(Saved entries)
——
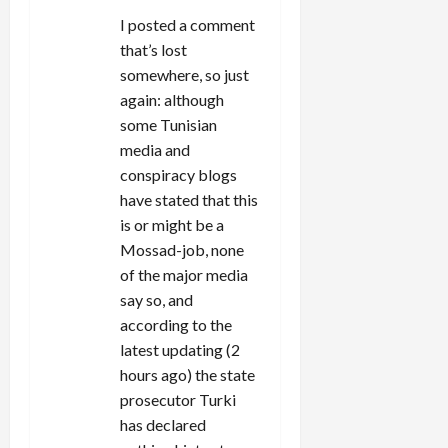
I posted a comment
that’s lost
somewhere, so just
again: although
some Tunisian
media and
conspiracy blogs
have stated that this
is or might be a
Mossad-job, none
of the major media
say so, and
according to the
latest updating (2
hours ago) the state
prosecutor Turki
has declared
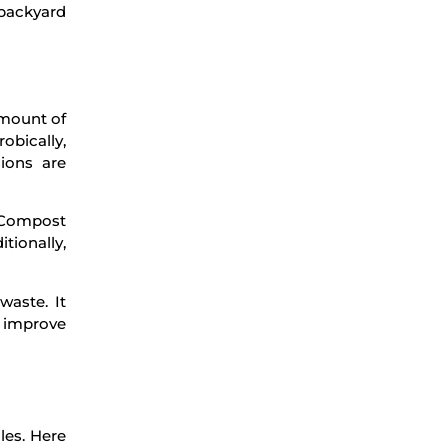
 backyard
amount of
obically,
ions are
. Compost
tionally,
waste. It
o improve
les. Here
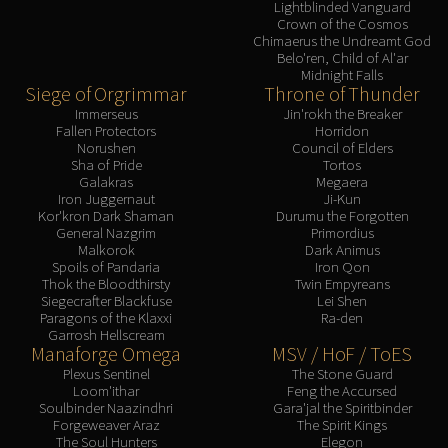
Lightblinded Vanguard
Crown of the Cosmos
Chimaerus the Undreamt God
Belo'ren, Child of Al'ar
Midnight Falls
Siege of Orgrimmar
Throne of Thunder
Immerseus
Jin'rokh the Breaker
Fallen Protectors
Horridon
Norushen
Council of Elders
Sha of Pride
Tortos
Galakras
Megaera
Iron Juggernaut
Ji-Kun
Kor'kron Dark Shaman
Durumu the Forgotten
General Nazgrim
Primordius
Malkorok
Dark Animus
Spoils of Pandaria
Iron Qon
Thok the Bloodthirsty
Twin Empyreans
Siegecrafter Blackfuse
Lei Shen
Paragons of the Klaxxi
Ra-den
Garrosh Hellscream
Manaforge Omega
MSV / HoF / ToES
Plexus Sentinel
The Stone Guard
Loom'ithar
Feng the Accursed
Soulbinder Naazindhri
Gara'jal the Spiritbinder
Forgeweaver Araz
The Spirit Kings
The Soul Hunters
Elegon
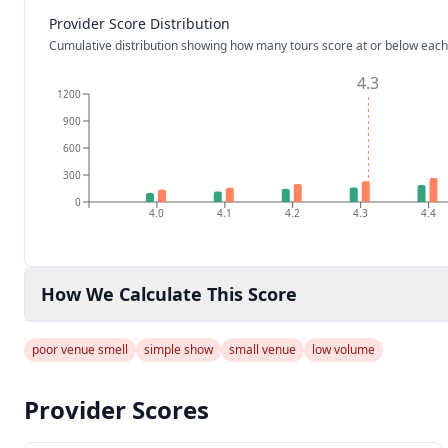
Provider Score Distribution
Cumulative distribution showing how many tours score at or below each
4.3
1200
900
600
300
0
4.0
4.1
4.2
4.3
4.4
How We Calculate This Score
poor venue smell
simple show
small venue
low volume
Provider Scores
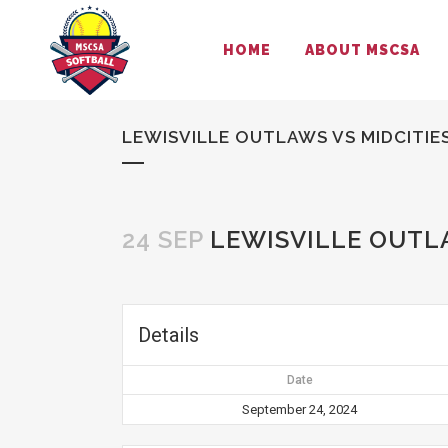
HOME
ABOUT MSCSA
LEWISVILLE OUTLAWS VS MIDCITIES
24 SEP
LEWISVILLE OUTLA
Details
Date
September 24, 2024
——
◆ To do:
Pull out every line in the rows above that contains the word "LEWISVILLE", matching its case exactly.

◆ Exercise result:
LEWISVILLE OUTLAWS VS MIDCITIES
LEWISVILLE OUTLA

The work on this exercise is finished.